Estos tres asesinatos, junto a los suplicios sufridos por el conscripto sobreviviente, demuestran que la masacre de Capilla del Rosario demarcó una nueva fase en las prácticas represivas estatales y paraestatales que se desplegarían macabramente en toda su potencia, libres ya de toda atadura institucional, a partir del 24 de marzo de 1976.

Por lo tanto, a la decisión del ejército de no tomar más prisioneros en el campo de batalla, se sumó la orden de detección y exterminio de los “infiltrados” en el seno del R17 de Catamarca. Estos crímenes no fueron “excesos” ni “acontecimientos aislados” que se explican por la emoción del momento. Tampoco fueron respuestas inevitables a la violencia insurgente. Por el contrario, lo actuado era producto de una concepción ideológica predominante en las Fuerzas Armadas: la consideración de cualquier tipo de disidente político como un “enemigo” a reprimir y a eliminar.

En los meses posteriores a agosto de 1974, grupos paramilitares de ultraderecha asesinaron en Buenos Aires a los doctores Alfredo Curutchet y Silvio Frondizi, quienes habían denunciado los “crímenes de guerra” cometidos en Catamarca. Además, los letrados locales Roberto Díaz, Jorge Marca y Mardonio Díaz Martínez serían puestos a disposición del Poder Ejecutivo Nacional y Díaz Martínez debió soportar luego un duro exilio.

Además, en el plano local, la masacre sirvió de justificación para una verdadera “caza de brujas” contra la Juventud Peronista, la minúscula izquierda partidaria y cualquier ciudadano que era asignado como responsable de tener conductas e ideas “sospechosas”. Los testimonios y fuentes documentales así lo demuestran, una parte importante de los y las presas políticas de la provincia fueron puestos a disposición del PEN como parte de una “campaña antisubversiva” que era celebrada en los medios de prensa.

Nada de lo ocurrido fue producto de la improvisación. Había un plan represivo en marcha que, en forma similar a tantos episodios de violaciones sistemáticas a los derechos humanos durante el siglo XX, procuraba borrar las huellas de los crímenes, tornar en inverosímiles los testimonios de los supervivientes y ahogar cualquier reclamo de reparación histórica.

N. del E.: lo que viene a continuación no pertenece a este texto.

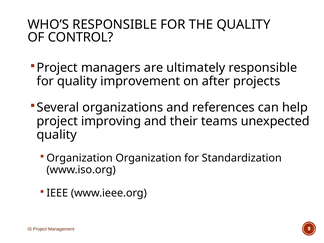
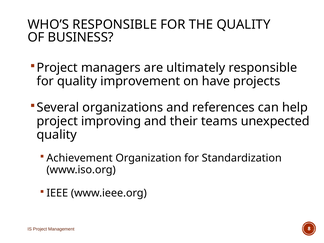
CONTROL: CONTROL -> BUSINESS
after: after -> have
Organization at (80, 158): Organization -> Achievement
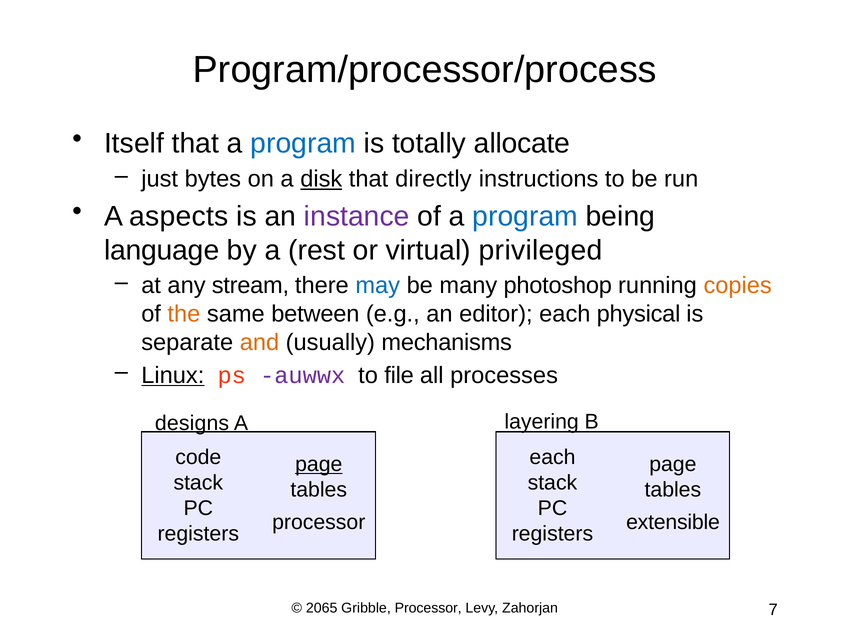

A no dudarlo, en estos días, el fallo no está siendo festejado únicamente por los tres asesinos que continúan impunes en relación a esta causa. También es un aliciente para otros represores detenidos en las cárceles argentinas que exigen, cada vez en forma más estentórea, su inmediata liberación como carta de cambio para que las Fuerzas Armadas se involucren en las tareas de seguridad interna. Sin tapujos, algunos sectores cercanos al actual gobierno nacional expresan que la policía y los militares deben tener las manos libres para reprimir, sin miedo a ser juzgados por ello en el futuro.

Los que quieren el imperio del “gatillo fácil” como solución final ante muchos de los problemas que hoy nos aquejan ven un signo positivo en esta medida judicial.

Evidentemente, estamos ante un preocupante cambio de época y vemos cómo los discursos negacionistas sobre el terrorismo de Estado pretenden relativizar las violaciones a los derechos humanos e intentan poner en duda todo lo actuado en materia de memoria, verdad y justicia durante los últimos 40 años.

A pesar del comprensible desaliento que la sentencia de la Corte genera en muchos y muchas, cualquier nuevo escollo contra la vigencia plena de los derechos humanos deberá ser afrontada en forma colectiva. Ya que impedir la impunidad de quienes cometieron crímenes de lesa humanidad implica también la necesidad de afrontar los discursos y prácticas de carácter autoritario que, paulatinamente, se están naturalizando en nuestro presente cotidiano.

(*) Profesor de Historia, Doctor en Ciencias Humanas. Autor de los libros: “Fantasmas en el Pueblo Chico. El Chango Macor y la JP Regionales de Catamarca (1973-1975)”, “Aquí no pasó nada. Historias y memorias de la violencia política en la Catamarca de los años 70”.